Setting up the base

PW in the living room

We are now in Helsinki. We live in an area called "Roihuvuori" , loosely translatable as Blaze Mountain. It's certainly been hot. I'm sweating rivers every time we go out to do anything. 

We were going to have a lovely time with family last week, with a wedding and a barbeque and all... but I got sick. The night before the wedding. A head cold or flu or whatever, and it's still going on five days later although after the first night I don't think I've had any fever. A drag. But yesterday my mother drove us to Helsinki from my sister's house - about 2 h drive. We're in a suburban area of the capital city, in the eastern part. I'm not overly familiar with Eastern Helsinki. We have an apartment with three bedrooms in a bigger building. One of the bedrooms is bizarre. It's situated between the other two and there's no window. For light, one of the walls is glass, but such clean glass that IT has now twice walked into the glass, trying to step into our bedroom. (There are curtains on both sides of the glass, so you can get privacy.)

Glass wall

Today we took care of some paperwork. We got phone plans for PW and IT (I already had one) and went to the office for Digital and Population Data Services Agency. PW needed to register with his residency card and IT and I needed to make an address change. The wait time was short and we were served by the nicest, kindest lady ever. But the processing may take a month, unfortunately. 

What is really frustrating in all these bureaucratic contrivances is that the Finns mostly do them all online, but they use something called strong authentication. If you have a Finnish bank account you mostly have this service, to do your banking online. But the banks charge some money every month for their online services whether you use them or not, and I've thus closed my Finnish bank account years ago. So I have no strong authentication and it's hard or impossible to do things online. On the other hand, since everyone ELSE does them online, the agency buildings are much less crowded than, for instance, in the US. 

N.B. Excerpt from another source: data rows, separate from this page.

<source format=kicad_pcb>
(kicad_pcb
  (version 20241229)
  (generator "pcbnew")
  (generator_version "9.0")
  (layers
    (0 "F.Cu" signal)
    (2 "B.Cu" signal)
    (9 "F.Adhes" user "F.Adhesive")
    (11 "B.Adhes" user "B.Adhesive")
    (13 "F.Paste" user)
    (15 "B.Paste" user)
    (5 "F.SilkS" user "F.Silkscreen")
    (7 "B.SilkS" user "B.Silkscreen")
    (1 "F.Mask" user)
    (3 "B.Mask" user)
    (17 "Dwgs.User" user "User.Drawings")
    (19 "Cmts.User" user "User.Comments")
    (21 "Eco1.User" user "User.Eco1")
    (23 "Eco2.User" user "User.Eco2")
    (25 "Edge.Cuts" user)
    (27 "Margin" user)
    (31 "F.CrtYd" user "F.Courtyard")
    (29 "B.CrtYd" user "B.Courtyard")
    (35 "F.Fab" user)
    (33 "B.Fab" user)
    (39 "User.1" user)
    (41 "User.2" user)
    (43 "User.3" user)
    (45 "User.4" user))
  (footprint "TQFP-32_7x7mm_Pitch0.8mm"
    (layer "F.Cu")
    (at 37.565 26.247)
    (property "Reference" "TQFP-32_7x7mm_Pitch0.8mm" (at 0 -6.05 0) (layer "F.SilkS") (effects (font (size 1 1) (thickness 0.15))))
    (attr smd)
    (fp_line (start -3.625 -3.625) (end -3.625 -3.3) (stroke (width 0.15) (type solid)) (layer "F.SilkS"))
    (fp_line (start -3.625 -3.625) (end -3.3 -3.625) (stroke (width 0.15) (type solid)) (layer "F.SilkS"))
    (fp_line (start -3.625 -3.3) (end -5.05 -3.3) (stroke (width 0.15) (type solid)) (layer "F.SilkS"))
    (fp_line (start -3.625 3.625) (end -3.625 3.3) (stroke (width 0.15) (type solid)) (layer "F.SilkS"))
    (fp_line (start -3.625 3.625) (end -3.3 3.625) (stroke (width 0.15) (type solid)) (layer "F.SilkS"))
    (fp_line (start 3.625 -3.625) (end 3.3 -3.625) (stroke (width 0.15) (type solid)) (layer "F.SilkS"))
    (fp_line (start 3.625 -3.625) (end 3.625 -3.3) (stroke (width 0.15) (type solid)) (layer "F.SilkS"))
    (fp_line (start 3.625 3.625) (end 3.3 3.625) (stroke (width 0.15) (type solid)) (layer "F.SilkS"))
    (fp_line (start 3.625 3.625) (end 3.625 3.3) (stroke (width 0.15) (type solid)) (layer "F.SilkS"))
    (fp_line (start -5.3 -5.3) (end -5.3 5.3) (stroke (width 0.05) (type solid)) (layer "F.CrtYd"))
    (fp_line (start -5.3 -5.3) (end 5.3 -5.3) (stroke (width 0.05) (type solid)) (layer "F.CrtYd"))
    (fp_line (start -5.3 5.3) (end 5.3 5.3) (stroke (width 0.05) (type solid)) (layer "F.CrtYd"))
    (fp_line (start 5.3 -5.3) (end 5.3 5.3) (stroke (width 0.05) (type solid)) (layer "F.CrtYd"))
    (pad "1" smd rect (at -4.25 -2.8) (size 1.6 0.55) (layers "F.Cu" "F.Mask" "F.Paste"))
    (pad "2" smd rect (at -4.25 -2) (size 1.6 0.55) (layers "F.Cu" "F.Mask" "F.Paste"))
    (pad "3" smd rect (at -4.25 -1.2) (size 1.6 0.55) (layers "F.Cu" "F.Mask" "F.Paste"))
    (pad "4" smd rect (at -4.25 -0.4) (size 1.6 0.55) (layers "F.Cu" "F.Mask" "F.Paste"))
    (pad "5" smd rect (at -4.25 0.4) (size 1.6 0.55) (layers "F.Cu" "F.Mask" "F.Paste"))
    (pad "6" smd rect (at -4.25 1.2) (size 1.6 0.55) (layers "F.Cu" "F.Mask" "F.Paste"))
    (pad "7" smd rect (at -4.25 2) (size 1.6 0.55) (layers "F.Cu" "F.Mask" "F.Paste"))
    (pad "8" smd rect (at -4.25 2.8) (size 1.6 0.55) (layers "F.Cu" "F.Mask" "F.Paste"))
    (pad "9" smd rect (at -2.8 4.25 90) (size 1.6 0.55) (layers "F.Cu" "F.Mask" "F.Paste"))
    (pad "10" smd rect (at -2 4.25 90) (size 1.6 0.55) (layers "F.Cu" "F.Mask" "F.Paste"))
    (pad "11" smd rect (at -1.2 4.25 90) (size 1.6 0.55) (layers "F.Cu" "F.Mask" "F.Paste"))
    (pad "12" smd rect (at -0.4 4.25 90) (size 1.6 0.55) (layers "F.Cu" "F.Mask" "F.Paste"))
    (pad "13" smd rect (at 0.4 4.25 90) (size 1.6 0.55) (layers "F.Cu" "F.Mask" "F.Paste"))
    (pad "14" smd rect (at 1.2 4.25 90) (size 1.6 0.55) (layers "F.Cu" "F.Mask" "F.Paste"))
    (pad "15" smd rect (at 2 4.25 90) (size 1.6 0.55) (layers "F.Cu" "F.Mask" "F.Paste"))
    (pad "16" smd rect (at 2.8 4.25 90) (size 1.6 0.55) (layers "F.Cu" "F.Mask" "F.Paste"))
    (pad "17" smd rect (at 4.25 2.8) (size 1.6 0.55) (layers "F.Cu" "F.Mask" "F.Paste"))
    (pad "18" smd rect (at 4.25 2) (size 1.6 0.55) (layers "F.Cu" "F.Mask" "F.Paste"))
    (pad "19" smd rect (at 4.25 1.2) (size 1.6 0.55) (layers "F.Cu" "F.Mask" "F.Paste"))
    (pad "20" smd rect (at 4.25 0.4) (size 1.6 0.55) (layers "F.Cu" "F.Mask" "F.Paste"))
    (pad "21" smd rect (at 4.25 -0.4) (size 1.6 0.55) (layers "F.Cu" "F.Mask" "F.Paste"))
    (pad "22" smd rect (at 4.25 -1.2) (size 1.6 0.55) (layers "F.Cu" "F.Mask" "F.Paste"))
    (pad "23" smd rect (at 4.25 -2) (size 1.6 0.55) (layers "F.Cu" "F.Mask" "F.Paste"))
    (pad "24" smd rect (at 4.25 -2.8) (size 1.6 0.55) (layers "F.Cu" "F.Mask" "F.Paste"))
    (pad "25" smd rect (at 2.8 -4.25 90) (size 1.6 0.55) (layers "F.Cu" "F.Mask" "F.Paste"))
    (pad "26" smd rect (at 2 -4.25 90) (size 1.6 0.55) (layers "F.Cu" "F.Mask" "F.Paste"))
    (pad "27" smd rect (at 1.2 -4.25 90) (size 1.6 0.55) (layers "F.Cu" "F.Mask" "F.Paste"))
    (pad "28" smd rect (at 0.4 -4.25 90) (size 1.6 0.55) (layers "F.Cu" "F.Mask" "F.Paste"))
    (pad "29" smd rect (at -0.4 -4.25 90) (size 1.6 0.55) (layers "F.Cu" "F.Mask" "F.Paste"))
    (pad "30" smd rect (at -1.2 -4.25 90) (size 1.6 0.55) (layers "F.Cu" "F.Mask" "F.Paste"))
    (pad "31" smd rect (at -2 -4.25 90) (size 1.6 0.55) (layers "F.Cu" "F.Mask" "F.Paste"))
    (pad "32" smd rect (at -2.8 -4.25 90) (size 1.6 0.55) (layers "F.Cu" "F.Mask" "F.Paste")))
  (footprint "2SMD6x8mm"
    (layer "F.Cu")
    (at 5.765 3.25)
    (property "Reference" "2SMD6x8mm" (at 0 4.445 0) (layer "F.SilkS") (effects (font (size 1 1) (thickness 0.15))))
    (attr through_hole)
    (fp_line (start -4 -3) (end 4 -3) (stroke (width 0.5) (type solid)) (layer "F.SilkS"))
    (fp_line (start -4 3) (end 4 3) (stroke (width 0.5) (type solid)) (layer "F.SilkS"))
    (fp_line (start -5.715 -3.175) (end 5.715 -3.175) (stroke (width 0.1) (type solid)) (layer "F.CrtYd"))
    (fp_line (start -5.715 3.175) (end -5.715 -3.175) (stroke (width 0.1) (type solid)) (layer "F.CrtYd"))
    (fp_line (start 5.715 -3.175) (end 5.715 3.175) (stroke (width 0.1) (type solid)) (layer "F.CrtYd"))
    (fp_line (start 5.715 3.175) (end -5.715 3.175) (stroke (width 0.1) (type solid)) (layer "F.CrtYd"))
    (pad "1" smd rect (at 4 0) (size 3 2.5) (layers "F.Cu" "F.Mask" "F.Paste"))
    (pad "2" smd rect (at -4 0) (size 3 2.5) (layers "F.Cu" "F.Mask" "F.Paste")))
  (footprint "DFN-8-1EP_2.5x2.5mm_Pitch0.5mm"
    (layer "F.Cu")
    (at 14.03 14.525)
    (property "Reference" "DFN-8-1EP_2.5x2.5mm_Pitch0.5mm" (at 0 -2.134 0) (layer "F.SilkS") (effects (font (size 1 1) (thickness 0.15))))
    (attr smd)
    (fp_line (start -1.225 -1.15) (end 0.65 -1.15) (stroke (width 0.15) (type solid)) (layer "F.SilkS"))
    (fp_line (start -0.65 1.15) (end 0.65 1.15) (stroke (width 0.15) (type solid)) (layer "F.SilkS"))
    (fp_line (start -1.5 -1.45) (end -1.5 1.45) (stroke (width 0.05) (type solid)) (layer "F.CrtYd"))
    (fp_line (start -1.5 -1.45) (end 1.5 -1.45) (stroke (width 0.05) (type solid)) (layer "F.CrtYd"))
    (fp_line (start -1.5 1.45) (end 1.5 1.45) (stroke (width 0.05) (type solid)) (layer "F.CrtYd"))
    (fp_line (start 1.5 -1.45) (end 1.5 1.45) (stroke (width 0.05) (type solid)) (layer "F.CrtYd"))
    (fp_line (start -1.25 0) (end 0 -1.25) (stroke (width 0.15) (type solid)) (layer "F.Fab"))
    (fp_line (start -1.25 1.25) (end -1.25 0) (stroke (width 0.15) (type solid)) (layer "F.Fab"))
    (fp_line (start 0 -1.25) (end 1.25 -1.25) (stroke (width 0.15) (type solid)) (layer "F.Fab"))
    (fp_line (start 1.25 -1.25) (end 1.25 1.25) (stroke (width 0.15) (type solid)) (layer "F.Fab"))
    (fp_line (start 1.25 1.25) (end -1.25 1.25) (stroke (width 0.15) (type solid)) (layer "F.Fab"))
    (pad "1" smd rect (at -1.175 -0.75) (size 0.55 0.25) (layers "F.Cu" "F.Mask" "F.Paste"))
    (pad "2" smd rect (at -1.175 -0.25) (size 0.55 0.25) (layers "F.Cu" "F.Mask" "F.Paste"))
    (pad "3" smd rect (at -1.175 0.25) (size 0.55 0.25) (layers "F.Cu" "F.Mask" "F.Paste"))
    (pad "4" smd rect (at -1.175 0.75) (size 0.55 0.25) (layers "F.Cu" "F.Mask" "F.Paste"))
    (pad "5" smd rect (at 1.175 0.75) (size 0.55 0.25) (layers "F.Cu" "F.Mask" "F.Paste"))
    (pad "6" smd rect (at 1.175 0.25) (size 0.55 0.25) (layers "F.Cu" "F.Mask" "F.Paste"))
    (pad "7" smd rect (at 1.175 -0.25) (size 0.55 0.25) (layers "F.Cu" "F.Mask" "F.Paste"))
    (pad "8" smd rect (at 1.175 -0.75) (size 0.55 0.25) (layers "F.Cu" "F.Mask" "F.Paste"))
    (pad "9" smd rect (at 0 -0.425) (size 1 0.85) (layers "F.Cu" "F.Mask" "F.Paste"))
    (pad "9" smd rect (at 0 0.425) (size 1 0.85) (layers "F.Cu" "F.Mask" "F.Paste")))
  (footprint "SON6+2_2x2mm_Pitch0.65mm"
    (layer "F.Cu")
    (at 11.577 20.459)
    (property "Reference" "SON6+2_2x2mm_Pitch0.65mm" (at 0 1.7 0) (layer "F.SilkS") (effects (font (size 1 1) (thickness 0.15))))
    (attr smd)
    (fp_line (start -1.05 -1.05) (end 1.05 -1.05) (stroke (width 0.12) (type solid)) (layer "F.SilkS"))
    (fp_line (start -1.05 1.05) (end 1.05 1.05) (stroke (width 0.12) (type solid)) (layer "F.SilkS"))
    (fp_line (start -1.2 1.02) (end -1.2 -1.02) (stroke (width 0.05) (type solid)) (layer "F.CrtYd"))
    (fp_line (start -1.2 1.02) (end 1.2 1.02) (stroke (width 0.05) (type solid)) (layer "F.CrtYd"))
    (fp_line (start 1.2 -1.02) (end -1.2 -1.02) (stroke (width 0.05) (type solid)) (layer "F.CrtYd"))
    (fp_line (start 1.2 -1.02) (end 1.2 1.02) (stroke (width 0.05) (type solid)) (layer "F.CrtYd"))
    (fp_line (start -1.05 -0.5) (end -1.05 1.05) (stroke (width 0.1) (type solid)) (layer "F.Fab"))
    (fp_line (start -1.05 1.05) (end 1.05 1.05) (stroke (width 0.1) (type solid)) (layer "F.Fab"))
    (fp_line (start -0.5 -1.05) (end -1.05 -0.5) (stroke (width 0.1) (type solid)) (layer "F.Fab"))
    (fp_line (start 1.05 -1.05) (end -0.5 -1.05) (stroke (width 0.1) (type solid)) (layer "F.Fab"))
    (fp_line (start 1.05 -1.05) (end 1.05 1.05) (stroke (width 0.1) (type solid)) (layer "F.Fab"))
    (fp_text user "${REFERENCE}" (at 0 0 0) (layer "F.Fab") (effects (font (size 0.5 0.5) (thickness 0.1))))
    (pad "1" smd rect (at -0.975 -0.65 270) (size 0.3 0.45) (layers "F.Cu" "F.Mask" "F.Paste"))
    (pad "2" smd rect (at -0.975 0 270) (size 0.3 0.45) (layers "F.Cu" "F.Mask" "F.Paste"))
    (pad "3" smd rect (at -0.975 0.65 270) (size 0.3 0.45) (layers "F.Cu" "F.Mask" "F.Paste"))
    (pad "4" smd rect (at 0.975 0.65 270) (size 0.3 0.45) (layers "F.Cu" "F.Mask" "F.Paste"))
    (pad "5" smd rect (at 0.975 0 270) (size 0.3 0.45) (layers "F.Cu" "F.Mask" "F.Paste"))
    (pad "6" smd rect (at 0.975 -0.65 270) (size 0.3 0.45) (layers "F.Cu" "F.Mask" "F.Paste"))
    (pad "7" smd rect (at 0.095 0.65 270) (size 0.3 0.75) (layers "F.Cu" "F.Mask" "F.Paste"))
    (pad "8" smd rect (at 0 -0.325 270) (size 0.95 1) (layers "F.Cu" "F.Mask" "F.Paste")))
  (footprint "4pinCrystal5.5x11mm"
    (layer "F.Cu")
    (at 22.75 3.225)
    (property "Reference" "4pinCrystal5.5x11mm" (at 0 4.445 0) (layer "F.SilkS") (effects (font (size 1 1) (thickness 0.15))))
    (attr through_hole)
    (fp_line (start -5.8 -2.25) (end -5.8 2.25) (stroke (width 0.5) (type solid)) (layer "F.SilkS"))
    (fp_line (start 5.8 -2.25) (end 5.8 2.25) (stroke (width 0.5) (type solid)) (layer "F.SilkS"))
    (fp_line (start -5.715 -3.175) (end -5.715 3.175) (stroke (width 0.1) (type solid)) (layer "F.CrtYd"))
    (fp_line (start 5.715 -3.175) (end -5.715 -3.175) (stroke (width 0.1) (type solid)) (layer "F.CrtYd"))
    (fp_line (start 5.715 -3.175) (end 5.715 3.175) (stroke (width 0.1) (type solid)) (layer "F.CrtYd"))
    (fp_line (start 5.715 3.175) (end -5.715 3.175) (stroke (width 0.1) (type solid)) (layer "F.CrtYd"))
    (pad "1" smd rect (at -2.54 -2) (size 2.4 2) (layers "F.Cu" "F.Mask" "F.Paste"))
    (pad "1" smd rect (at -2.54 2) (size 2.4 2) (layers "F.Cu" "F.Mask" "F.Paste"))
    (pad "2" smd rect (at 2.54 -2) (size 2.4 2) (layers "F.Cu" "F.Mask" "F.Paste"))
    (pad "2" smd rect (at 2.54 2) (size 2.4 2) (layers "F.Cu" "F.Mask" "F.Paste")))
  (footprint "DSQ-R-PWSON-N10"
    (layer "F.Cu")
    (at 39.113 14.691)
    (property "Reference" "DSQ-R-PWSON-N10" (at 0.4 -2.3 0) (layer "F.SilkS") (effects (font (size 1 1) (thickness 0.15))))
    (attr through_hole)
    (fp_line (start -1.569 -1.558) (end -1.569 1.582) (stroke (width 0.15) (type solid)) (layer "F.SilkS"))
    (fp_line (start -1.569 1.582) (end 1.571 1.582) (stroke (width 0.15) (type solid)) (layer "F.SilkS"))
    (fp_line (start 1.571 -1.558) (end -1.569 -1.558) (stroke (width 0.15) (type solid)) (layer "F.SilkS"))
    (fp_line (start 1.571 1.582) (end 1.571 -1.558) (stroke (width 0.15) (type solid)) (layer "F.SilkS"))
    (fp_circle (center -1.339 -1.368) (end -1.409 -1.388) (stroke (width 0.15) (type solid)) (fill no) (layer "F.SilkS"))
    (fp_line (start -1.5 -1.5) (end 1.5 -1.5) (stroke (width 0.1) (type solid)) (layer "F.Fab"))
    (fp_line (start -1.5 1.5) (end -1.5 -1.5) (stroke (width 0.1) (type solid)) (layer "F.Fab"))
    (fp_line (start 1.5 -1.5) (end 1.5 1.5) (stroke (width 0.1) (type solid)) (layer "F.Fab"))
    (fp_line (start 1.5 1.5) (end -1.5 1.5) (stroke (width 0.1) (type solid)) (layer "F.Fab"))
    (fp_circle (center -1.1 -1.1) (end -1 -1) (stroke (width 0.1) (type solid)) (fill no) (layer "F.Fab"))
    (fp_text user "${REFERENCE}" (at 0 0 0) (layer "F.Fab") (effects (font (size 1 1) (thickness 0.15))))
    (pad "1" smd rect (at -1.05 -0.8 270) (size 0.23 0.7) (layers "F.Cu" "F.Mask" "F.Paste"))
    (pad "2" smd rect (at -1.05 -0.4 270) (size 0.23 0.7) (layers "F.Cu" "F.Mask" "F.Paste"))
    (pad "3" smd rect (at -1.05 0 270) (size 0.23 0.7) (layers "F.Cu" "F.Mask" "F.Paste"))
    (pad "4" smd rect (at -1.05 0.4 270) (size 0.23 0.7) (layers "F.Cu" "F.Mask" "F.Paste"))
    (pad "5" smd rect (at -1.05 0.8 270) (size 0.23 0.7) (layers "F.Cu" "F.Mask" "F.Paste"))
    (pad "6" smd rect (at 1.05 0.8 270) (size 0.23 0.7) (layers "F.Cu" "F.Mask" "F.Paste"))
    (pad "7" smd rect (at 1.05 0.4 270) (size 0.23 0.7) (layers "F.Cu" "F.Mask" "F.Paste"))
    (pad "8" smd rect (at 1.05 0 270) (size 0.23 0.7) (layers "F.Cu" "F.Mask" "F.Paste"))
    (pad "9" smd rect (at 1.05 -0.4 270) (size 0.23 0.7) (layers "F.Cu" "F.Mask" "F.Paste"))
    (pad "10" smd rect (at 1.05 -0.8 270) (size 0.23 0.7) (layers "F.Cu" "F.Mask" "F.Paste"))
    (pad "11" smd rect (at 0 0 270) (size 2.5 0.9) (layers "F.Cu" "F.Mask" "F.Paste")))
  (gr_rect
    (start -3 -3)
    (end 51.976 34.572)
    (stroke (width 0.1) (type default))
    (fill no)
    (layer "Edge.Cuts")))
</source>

We decided to do something nice but important while we were out and about: visit the huge library downtown, Oodi, and get library cards. I might have gotten a bit emotional. Finally, after all these years, I have a Finnish library card! I can probably also use it for e-books when I'm back to the US.


Suburban Eastern Helsinki

Comments

  1. Poor IT, bumping into the glass wall like a confused bird! Poor Blaze Mountaineer, perspiring and feeling ill! Predictable PW, typing away at a laptop, cool as a cucumber.